------ PROVIDED ENTRIES ------

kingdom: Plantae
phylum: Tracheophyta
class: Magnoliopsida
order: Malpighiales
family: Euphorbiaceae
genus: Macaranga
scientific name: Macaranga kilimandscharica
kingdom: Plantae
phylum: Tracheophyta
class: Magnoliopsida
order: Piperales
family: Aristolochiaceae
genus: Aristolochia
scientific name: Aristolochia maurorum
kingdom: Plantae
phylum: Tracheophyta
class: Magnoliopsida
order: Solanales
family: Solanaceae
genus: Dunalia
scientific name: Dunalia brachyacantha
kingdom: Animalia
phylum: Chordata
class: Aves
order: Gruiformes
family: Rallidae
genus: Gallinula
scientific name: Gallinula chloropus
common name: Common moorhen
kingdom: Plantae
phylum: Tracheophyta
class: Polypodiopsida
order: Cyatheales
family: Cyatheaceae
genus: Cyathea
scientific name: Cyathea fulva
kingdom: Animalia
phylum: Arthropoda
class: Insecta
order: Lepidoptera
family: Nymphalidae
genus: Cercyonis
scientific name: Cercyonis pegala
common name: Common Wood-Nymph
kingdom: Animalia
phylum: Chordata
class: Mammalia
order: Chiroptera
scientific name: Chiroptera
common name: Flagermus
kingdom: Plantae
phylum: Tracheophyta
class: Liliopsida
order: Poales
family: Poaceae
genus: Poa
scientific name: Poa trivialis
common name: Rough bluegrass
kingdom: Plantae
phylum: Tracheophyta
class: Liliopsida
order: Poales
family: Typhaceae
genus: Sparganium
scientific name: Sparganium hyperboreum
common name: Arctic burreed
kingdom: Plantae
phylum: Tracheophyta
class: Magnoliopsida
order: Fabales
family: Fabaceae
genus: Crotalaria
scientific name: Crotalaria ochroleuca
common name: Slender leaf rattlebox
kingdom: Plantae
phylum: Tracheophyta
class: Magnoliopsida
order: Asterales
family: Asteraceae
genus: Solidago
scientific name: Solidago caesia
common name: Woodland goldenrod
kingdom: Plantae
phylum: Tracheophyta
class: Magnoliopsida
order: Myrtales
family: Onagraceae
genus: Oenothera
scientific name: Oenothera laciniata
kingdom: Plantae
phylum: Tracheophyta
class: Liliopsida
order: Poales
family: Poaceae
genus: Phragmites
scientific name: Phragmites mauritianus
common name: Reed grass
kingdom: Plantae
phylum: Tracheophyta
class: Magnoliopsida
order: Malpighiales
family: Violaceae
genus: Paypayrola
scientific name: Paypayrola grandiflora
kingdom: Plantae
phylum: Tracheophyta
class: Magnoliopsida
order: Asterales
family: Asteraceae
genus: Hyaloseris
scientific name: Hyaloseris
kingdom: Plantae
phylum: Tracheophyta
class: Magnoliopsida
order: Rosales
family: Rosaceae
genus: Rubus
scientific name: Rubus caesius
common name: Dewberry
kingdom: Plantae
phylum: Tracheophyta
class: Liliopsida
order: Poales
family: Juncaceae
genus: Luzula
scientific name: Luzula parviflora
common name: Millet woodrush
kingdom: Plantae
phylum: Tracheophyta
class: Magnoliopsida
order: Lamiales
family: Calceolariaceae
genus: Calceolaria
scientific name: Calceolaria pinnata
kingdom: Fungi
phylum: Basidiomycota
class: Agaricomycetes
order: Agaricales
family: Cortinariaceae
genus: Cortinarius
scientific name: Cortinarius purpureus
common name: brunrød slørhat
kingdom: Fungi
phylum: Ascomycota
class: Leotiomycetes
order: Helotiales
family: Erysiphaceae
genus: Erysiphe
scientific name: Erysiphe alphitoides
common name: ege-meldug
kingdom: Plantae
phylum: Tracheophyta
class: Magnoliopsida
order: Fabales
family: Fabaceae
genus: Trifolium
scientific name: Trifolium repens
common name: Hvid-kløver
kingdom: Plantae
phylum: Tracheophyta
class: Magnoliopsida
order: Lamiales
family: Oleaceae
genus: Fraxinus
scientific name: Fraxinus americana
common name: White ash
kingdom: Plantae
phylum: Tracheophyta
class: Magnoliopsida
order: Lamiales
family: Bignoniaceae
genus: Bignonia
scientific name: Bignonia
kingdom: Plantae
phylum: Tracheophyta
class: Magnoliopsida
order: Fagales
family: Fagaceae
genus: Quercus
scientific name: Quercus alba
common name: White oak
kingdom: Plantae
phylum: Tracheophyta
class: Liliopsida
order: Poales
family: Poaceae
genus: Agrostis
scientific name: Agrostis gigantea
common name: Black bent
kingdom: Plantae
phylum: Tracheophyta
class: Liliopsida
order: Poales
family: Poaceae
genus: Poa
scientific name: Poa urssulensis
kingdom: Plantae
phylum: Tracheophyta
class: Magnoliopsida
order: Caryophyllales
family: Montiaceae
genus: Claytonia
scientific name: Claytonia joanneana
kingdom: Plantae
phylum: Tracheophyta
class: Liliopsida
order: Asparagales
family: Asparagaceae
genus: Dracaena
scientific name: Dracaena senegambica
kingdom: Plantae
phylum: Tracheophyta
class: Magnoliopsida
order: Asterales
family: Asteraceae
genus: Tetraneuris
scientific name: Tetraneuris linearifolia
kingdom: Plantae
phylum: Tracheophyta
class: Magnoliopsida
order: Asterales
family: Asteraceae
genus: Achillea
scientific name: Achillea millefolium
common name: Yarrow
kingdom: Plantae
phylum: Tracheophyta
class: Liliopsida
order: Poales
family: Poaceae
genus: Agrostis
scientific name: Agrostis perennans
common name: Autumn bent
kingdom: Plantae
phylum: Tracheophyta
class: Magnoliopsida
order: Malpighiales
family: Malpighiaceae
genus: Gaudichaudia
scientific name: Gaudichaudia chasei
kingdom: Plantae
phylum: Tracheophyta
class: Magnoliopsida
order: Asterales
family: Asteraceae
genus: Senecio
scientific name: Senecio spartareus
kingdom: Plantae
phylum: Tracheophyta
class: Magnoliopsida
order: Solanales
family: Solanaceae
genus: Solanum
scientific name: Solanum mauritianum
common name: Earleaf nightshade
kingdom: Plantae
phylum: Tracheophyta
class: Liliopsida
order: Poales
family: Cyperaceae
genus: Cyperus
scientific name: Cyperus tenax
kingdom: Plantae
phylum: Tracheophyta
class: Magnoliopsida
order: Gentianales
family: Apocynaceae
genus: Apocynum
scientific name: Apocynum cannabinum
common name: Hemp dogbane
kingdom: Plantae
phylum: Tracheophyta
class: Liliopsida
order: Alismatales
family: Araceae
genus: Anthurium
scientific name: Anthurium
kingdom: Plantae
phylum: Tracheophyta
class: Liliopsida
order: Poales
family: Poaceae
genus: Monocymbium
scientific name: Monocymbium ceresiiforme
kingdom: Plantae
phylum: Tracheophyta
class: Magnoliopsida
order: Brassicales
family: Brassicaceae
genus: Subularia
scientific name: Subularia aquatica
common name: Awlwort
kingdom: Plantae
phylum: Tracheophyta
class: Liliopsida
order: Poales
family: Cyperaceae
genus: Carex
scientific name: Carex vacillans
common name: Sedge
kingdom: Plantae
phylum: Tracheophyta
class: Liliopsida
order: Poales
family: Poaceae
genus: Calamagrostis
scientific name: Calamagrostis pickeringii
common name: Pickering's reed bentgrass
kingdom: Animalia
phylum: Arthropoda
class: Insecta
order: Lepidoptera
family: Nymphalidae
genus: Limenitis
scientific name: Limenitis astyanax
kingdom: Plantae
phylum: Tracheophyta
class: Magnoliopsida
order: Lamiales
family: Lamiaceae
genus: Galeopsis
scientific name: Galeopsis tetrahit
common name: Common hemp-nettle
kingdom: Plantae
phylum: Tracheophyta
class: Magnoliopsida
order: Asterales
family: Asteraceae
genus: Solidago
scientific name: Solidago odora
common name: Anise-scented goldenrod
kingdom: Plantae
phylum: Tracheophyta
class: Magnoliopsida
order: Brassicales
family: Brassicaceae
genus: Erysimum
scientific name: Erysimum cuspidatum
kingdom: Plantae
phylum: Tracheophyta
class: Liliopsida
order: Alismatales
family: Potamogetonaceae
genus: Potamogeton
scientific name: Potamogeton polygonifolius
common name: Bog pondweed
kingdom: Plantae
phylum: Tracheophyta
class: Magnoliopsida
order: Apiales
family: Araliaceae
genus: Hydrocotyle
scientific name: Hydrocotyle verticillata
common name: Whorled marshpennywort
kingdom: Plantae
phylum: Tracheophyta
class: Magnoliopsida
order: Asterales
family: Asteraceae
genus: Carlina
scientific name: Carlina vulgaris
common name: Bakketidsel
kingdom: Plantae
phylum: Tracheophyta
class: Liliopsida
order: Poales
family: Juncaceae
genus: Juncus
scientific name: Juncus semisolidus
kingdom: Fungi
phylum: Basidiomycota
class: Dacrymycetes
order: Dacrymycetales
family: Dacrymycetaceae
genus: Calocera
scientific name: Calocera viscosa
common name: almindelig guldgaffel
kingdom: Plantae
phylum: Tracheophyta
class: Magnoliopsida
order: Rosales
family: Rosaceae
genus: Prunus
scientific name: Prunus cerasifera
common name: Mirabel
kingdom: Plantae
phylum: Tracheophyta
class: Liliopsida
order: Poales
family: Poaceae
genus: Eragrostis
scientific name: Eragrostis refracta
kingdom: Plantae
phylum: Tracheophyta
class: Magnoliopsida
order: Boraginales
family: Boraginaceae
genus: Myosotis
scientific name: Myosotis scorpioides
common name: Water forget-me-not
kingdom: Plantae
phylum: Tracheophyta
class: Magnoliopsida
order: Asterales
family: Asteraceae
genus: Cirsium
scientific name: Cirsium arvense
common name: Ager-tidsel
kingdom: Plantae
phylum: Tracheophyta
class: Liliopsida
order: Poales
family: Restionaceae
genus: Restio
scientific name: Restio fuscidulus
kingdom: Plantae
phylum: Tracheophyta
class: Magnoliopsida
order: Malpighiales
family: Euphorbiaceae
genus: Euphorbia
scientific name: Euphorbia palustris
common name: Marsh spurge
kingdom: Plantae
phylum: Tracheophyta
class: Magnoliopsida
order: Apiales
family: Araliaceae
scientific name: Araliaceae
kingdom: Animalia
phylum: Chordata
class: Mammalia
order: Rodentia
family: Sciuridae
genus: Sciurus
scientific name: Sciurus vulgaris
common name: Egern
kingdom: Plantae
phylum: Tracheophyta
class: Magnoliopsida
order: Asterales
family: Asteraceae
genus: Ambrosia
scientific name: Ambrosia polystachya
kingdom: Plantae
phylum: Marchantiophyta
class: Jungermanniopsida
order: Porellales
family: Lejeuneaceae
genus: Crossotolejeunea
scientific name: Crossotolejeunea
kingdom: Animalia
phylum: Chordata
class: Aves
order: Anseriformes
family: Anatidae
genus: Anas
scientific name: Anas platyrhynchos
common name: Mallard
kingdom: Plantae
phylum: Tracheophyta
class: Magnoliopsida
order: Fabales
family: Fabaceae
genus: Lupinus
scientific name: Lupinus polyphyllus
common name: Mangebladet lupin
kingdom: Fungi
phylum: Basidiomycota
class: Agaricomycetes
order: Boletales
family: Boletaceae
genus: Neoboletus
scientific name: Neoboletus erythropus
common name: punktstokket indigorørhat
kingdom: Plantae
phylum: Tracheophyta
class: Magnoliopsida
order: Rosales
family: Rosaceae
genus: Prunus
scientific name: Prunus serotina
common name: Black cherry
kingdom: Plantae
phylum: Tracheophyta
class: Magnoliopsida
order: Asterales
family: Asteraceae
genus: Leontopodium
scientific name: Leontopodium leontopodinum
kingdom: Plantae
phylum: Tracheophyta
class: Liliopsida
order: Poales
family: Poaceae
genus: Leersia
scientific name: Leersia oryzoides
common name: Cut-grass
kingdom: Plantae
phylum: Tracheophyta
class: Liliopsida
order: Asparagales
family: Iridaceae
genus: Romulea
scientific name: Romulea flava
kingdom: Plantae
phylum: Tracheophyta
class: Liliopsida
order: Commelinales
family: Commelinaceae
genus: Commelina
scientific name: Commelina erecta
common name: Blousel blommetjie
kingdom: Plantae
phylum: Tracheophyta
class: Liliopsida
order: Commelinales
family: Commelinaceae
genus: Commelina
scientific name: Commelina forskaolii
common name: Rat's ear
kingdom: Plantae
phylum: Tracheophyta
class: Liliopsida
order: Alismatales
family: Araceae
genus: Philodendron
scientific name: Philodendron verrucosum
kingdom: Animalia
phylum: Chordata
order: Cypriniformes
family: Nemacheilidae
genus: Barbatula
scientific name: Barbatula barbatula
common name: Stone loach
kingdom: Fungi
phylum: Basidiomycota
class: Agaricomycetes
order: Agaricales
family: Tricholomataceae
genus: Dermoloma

------

PROBLEM DESCRIPTION: Reproduce the material above word for word, beginning with its first line and stopping after the line that contains "scientific name: Aristolochia maurorum".

RESULT FOR THIS EXERCISE:
kingdom: Plantae
phylum: Tracheophyta
class: Magnoliopsida
order: Malpighiales
family: Euphorbiaceae
genus: Macaranga
scientific name: Macaranga kilimandscharica
kingdom: Plantae
phylum: Tracheophyta
class: Magnoliopsida
order: Piperales
family: Aristolochiaceae
genus: Aristolochia
scientific name: Aristolochia maurorum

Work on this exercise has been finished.